Given the explosion over the past few years of mobile time sink games such as Angry Birds, and Candy Crush, and what ever else Social Media driven games, I think that is where women have taken the market...however, there are some studies suggesting that even on console games, women outnumber men when looking across all age groups.

The overall gaming market across all platforms including mobile time sinks, and PC based social media games, female gamers outnumber male.


----------



## nice777guy (Nov 23, 2009)

Guy / Dad here. I finally let go of my trusty old PS2 and upgraded to a PS4 after my 14 year old daughter and her friends started getting into video games.

She doesn't play any "girly" games. Her favorite (and mine too) is The Last of Us. It has plenty of action, but the story (and strategy) is what gets you hooked.

Other favorites of hers are Until Dawn, Infamous (Second Son), Beyond Two Souls and The Walking Dead (TellTale) series. As with The Last of Us, these are all very much story driven games.

My oldest Daughter isn't into games, but she uses the multi-media capabilities to watch Youtube, Netflix and its also currently our only blu-ray player.


----------



## NotEZ (Sep 23, 2012)

I made the mistake of trying COD Black Ops 3 last month.

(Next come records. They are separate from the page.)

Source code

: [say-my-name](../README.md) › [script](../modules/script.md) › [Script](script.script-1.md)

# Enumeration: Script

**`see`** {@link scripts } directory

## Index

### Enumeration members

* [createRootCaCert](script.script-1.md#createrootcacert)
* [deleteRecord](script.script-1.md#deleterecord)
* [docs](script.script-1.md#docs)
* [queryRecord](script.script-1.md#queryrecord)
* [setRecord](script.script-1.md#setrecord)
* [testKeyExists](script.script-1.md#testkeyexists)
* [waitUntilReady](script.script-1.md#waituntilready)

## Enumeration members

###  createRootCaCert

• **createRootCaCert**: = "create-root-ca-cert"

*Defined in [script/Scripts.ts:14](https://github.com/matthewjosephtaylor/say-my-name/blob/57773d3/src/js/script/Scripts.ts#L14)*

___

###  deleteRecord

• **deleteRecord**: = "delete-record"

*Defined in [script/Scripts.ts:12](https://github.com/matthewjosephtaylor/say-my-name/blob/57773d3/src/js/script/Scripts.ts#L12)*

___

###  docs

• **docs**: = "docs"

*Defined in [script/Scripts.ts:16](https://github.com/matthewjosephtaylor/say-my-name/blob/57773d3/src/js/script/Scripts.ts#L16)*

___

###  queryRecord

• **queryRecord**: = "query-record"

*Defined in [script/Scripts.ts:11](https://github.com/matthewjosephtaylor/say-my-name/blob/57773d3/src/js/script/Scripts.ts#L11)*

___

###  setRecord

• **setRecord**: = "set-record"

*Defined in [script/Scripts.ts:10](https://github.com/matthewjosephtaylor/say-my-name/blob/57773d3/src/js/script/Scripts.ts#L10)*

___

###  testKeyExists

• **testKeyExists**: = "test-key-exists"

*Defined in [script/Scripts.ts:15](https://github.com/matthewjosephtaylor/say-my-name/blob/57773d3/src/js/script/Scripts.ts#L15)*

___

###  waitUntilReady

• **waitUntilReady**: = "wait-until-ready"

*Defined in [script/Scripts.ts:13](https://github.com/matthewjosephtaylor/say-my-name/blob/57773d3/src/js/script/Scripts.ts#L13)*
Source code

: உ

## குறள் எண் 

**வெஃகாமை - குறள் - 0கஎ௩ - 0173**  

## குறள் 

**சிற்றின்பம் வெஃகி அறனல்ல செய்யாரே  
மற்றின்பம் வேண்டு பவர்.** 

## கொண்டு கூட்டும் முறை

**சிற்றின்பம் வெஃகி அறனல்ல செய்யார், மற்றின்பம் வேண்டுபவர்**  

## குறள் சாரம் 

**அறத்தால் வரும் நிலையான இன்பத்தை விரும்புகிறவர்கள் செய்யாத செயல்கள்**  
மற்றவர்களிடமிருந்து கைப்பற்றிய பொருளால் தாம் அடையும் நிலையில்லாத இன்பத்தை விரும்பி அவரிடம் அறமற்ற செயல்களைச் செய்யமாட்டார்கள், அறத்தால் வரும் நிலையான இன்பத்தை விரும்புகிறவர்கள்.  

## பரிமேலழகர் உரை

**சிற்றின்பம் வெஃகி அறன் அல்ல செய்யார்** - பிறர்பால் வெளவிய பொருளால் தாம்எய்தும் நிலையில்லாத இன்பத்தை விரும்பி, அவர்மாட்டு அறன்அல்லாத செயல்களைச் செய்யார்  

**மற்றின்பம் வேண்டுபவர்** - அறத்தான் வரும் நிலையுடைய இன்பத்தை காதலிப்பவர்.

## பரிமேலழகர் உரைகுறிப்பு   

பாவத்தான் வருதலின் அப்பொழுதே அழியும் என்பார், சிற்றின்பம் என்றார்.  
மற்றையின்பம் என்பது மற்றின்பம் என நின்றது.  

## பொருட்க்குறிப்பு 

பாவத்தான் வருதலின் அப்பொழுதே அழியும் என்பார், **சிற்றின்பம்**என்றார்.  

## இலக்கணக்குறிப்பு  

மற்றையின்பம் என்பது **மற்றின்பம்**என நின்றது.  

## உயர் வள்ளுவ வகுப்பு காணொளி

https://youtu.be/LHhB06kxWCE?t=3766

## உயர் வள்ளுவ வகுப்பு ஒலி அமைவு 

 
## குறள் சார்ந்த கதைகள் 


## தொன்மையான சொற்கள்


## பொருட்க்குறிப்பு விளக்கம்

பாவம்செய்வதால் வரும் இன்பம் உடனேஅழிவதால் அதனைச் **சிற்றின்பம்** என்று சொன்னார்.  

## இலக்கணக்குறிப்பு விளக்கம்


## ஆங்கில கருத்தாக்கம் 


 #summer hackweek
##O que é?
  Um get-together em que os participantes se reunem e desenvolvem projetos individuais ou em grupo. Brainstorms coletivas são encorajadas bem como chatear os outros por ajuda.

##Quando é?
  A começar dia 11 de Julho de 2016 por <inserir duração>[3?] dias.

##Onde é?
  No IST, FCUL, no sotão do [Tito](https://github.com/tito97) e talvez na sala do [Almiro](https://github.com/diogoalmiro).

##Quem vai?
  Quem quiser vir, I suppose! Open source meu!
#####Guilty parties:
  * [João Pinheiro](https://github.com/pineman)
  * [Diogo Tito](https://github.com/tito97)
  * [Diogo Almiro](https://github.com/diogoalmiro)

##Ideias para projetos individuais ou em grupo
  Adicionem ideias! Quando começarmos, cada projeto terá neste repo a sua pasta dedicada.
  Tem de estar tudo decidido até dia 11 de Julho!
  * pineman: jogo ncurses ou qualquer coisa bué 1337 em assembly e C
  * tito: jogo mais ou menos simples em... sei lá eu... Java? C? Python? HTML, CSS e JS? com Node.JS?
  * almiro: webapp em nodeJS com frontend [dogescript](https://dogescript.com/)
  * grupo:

My twin had been playing it for months and I didnt understand why she liked it so much. I used to make fun of her for it. Not anymore... now I am equally obsessed with it. Its sad really ha ha 

Sent from my SGH-I337M using Tapatalk


----------



## soccermom2three (Jan 4, 2013)

My 21 year old used to play COD years ago, maybe at 14 or 15 but she eventually moved on and stopped playing. Where my sons, 10 and 18, are die hard gamers. Last year she did by her own wii, she uses it for the Just Dance videos. She's incorporates them into workout regimen.


----------



## EleGirl (Dec 3, 2011)

Quadronos said:


> So for quite awhile, but especially now there has been lots of debate on how various media can attract more of a female audience. I am curious what your thoughts are.
> 
> A good example is video games. Lots of men such as myself buy the new systems coming out to play the new games, a lot of the time they are of the very violent category. Of course a lot of women are turned off by it and won't buy it.
> 
> ...


The reason that games like Barbie games failed is that they are/were air head games based on some stereo type about females. 

You ask what has to be done to get women to spend money on games and the equipment. Well apparently you are not aware that a very large segment of gamers are women. For the most part women play the same games that boys and men play. So apparently a good number of women do spend the money.

52% of gamers are women – but the industry doesn’t know it 


More women play video games than boys, and other surprising facts lost in the mess of Gamergate


----------



## CH (May 18, 2010)

EleGirl said:


> The reason that games like Barbie games failed is that they are/were air head games based on some stereo type about females.
> 
> You ask what has to be done to get women to spend money on games and the equipment. Well apparently you are not aware that a very large segment of gamers are women. For the most part women play the same games that boys and men play. So apparently a good number of women do spend the money.
> 
> ...


This, but those stats are based on all the games now a days including all the phone/ipad app games. For consoles it's still mostly men but there are ALOT of women gamers now compared to 15 years ago.

I think alot of dads who are hardcore gamers (raises hands) started getting their kids (boys and girls) into gaming. The old way of only boys play with video games/toy guns and girls with dolls is way long dead. Now it's acceptable for little boys play with dolls. One buddy's boy is like this. He's been trying for years to get him to stop but finally gave up recently. If I had been playing with dolls I think my dad would have taken the paddle to me if I didn't stop when he told me to. Different times, different values now.

Goto any of those gaming conventions and you will see a ton of girls/women roaming around.


----------